# Please help with Error 602 on my 921



## f13dfx (Apr 9, 2007)

ERROR 602

"Point Dish can not be run since a tuner can
not be acquired for either Satellite Input 1
or Satellite Input 2."

I just replaced a defective hard drive, did the proper procedure for restoring 921 image (L055, L277 method). Everything went fine until after the hard drive was successfully remarried.

For some reason the receiver keeps rebooting when satellite inputs 1 & 2 are connected to my dish. When they are not, it just says "Acquiring signal.....", but then just goes to a blank screen. When I call up the Menu and try to do a switch check, it comes up with the error above.

Anyone have any ideas as to how I can cure this?


----------



## P Smith (Jul 25, 2002)

There is no such process for 'remarried' the 921; as to the error, seems you have corupted NVRAM. Try to re-init it.


----------



## f13dfx (Apr 9, 2007)

P Smith said:


> There is no such process for 'remarried' the 921; as to the error, seems you have corupted NVRAM. Try to re-init it.

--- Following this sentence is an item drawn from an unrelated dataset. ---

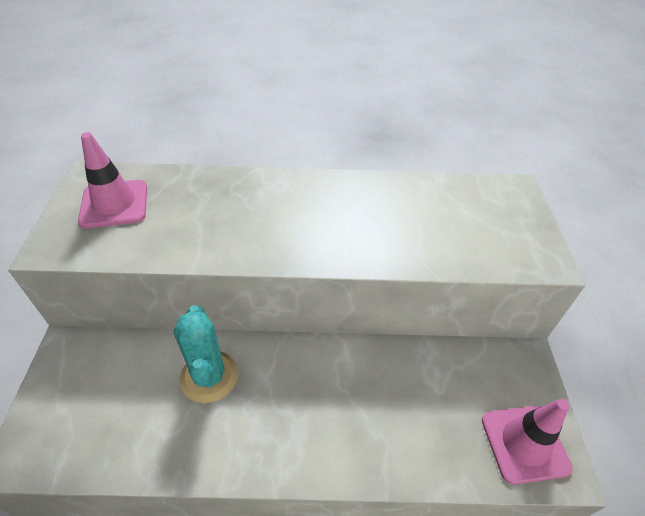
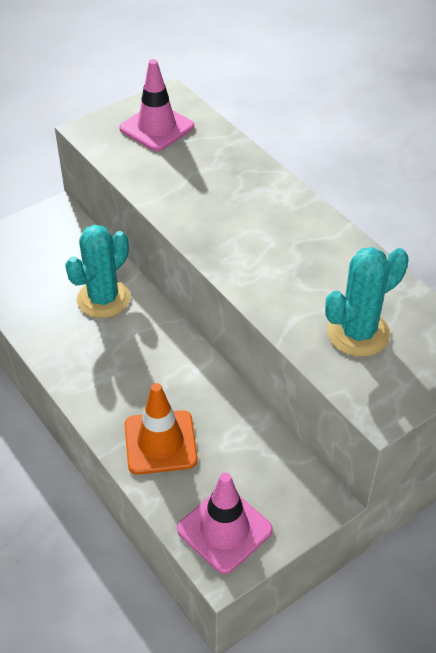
camera: 55 degrees right, 0 degrees up
none -> orange traffic cone [125,383,198,475]
none -> turquoise cactus [325,247,409,357]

Okay, I managed to find out how to get into the DEBUG screen by going Menu > 6 > 5 > info > right > left. In that screen (to the right) is a button entitled "reset NVM". I chose that button and it said something like "the reset will take place the next time the receiver is powered up". I unplugged and replugged the receiver and it did reset some parameters, but when I go to the "Point Dish" menu, I still get the Error 602 message above. Does reset actually mean "clearing" or "dumping" the NVRAM or does it just reset it to the "default" setting? Have I done what you had mentioned or should I be taking another step?


----------



## P Smith (Jul 25, 2002)

Yes, that was exactly my call. 
Mmmm, rear case ... Other then send to your friend here who will call Dish, I can't propose now. If I'll find something, I'll post here.


----------



## f13dfx (Apr 9, 2007)

P Smith said:


> Yes, that was exactly my call.
> Mmmm, rear case ... Other then send to your friend here who will call Dish, I can't propose now. If I'll find something, I'll post here.


Please let me know either by PM or with a reply on this thread as to whether you still need the internal logs from my 921's hard drive.

I can also take screenshots of my NVRAM's contents and PM you with the pic.

I really appreciate your help


----------